It’s not every day your classroom reach extends 400km above earth, but for a group of learners, a 12-minute International Space Station flyover turned into the conversation of a lifetime.
Johannesburg, South Africa (06 March 2026) – The littlies of CityKidz Pre and Primary School were in for a real treat recently. Selected from schools around the world, they got to experience a live radio contact with a real astronaut! In Space!
Every time the International Space Station (ISS) passes over South Africa, the astronauts on board have roughly 12 minutes to make contact with those below. And on 25 February, astronaut Chris Williams spent those 12 minutes with the group of primary school learners on Mooi Street in inner-city Johannesburg.
Organised by ARISS, the Amateur Radio on the International Space Station, the curious learners got to ask Williams a bunch of interesting questions like how the station generates power in space, whether there are doctors on board, if tears float and what he’d do if a huge asteroid came his way.
These were not the questions of children who think space belongs to someone else.

CityKidz is not what people expect an inner-city school to look like
Most people who hear the words “inner-city Johannesburg school” arrive with a set of assumptions. For nearly two decades, CityKidz has proved those assumptions wrong.
Founded in 2008 in the Johannesburg CBD, CityKidz is a school built on a straightforward belief: that children in the inner city deserve the same quality of education as anyone else. Today, nearly 900 learners move through its classrooms daily.

**EXERCISE**
Resume the article about the CityKidz learners' radio contact with the International Space Station, starting after its last sentence.

**AVAILABLE DATA**
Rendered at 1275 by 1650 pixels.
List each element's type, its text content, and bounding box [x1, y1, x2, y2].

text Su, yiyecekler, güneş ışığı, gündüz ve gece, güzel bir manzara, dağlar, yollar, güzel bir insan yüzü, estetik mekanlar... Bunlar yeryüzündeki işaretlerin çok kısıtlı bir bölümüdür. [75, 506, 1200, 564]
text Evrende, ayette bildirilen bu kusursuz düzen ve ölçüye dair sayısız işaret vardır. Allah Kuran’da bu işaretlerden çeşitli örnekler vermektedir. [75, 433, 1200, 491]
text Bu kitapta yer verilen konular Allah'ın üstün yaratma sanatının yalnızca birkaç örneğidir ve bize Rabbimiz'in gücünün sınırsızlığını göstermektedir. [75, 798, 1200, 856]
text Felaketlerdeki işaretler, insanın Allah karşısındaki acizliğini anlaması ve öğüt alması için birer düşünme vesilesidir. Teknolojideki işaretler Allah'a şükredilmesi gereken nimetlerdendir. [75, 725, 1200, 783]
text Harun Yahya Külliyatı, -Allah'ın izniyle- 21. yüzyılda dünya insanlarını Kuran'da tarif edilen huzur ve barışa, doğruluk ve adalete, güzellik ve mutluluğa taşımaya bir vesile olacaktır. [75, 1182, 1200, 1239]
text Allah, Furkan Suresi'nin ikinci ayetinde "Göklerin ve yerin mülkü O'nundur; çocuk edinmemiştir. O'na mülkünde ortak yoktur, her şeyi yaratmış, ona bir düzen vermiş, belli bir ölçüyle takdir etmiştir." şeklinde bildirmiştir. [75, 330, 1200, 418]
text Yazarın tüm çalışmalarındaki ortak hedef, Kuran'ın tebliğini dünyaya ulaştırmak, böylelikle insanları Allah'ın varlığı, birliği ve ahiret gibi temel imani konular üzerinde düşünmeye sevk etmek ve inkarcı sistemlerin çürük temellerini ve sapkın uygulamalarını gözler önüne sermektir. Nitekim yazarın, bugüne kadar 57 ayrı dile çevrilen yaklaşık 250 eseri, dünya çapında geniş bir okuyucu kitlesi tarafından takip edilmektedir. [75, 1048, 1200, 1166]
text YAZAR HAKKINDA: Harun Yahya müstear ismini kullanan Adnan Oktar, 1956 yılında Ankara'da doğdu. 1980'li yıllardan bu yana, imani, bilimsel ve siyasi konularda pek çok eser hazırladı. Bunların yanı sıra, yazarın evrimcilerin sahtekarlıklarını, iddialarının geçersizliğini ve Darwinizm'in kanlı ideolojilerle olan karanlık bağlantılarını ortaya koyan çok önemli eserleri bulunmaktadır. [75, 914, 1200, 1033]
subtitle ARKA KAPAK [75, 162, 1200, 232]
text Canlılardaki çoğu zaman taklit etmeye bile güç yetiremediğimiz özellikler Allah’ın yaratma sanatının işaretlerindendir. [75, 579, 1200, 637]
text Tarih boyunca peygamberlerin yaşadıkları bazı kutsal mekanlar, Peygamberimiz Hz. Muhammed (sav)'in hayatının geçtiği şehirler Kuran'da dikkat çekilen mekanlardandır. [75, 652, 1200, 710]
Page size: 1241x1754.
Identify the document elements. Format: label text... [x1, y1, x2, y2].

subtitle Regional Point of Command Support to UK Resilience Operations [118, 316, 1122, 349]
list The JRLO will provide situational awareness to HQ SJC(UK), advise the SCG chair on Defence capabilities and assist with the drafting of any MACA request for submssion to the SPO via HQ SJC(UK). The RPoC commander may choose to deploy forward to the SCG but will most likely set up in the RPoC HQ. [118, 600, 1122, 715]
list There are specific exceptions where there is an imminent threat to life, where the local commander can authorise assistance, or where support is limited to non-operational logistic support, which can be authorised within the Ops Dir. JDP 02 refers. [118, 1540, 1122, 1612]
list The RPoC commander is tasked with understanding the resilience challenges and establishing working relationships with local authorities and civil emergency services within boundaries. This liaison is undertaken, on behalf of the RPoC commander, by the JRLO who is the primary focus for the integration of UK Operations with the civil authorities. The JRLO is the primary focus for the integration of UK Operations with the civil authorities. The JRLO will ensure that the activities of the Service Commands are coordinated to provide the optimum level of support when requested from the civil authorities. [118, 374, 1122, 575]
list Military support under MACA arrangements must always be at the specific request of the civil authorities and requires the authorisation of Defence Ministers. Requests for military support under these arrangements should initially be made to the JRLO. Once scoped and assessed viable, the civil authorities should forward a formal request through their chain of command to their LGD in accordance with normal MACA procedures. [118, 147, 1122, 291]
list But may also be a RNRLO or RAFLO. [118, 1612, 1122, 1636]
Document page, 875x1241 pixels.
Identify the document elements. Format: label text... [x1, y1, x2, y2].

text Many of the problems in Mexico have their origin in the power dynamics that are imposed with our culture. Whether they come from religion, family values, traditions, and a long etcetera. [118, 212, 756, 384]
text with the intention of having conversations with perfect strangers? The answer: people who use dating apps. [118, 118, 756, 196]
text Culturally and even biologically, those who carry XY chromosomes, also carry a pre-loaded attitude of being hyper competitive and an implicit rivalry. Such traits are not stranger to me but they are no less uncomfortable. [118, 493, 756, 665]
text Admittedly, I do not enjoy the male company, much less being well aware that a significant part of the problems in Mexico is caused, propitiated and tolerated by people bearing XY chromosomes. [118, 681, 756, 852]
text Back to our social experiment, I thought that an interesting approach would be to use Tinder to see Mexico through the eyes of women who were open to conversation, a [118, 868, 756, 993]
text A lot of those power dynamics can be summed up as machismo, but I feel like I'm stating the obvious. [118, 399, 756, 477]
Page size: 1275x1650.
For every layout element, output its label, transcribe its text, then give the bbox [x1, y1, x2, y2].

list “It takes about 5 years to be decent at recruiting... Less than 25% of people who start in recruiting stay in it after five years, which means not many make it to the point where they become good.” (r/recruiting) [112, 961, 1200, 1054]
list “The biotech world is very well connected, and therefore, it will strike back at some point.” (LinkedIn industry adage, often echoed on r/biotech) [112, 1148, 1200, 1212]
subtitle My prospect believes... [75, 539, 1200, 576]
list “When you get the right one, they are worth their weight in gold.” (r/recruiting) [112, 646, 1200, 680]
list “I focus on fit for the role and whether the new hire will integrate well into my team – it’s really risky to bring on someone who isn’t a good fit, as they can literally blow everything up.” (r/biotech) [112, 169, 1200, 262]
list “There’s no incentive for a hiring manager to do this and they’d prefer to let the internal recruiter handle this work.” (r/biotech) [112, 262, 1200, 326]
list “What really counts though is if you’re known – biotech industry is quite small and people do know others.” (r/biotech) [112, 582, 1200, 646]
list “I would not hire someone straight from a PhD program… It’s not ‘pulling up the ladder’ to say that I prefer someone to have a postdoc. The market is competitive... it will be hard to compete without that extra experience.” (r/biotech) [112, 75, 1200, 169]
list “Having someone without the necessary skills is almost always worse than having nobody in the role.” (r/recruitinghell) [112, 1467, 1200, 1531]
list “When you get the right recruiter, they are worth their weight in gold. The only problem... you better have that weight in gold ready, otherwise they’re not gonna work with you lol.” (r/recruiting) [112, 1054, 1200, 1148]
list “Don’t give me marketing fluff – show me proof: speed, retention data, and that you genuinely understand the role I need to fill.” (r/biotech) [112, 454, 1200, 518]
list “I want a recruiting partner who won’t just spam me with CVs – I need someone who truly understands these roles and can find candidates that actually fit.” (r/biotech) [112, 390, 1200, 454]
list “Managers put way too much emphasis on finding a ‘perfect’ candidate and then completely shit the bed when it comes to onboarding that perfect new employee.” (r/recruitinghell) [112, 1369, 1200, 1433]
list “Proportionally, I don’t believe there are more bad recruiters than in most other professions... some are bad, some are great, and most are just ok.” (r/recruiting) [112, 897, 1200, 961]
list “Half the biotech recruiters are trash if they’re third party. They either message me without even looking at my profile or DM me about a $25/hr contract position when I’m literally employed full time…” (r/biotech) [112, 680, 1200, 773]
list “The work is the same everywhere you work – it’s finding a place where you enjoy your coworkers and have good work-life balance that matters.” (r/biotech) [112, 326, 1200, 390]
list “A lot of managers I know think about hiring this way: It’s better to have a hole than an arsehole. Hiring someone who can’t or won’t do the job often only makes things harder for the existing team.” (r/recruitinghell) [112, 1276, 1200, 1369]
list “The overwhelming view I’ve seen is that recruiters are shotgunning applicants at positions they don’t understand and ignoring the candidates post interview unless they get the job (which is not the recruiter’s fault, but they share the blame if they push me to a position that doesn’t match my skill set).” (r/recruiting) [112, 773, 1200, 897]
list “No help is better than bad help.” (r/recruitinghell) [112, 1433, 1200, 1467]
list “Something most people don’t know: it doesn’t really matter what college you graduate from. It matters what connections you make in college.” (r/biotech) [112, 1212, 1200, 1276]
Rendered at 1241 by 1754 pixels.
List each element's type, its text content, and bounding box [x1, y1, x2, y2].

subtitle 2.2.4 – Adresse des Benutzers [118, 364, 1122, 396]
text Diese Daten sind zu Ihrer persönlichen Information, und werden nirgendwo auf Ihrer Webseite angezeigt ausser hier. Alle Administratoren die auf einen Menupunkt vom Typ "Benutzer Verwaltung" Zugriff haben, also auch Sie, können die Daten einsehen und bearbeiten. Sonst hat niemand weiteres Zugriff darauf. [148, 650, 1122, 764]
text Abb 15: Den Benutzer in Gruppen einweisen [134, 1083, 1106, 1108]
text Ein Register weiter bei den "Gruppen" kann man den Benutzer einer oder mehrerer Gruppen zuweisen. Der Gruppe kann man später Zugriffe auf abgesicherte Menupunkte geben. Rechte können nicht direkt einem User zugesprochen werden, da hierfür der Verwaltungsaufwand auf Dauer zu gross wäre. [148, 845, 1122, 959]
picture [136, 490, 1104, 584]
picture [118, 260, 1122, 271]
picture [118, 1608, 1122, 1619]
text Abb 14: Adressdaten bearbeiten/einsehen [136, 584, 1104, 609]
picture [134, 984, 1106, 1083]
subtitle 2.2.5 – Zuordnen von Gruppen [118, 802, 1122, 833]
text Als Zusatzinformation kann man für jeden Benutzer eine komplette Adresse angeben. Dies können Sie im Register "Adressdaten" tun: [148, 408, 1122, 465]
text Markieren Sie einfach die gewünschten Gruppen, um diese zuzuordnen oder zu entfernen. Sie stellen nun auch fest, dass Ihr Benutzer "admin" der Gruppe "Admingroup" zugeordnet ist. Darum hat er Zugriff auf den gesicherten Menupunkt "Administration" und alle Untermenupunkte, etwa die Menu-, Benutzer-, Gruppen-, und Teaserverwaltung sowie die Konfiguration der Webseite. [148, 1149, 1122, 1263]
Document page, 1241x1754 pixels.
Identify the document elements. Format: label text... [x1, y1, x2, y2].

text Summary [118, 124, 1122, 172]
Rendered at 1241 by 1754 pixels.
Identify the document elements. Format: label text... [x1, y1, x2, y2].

**RESPONSE**
Their track record says it all: learners have placed in national mathematics, science, spelling, and general knowledge competitions against some of the country’s most well-resourced private schools.
It is also the only inner-city school in South Africa to have held live radio contact with the ISS, and this did not happen by accident. It required months of preparation and technical coordination across multiple continents. The learners who participated had to be ready, and they were.
“I have always wondered what outer space is like,” said Hope Makgopa, one of the participating students.
“Being able to talk to an astronaut is like a dream come true. This gives me so much hope to dream big and work hard.”
“I had mixed emotions, but mostly I was amazed,” added Darlene Dube.
“One day in the future, I am definitely going to tell my children.”
What an extraordinary 12-minute window for an even more extraordinary group of learners!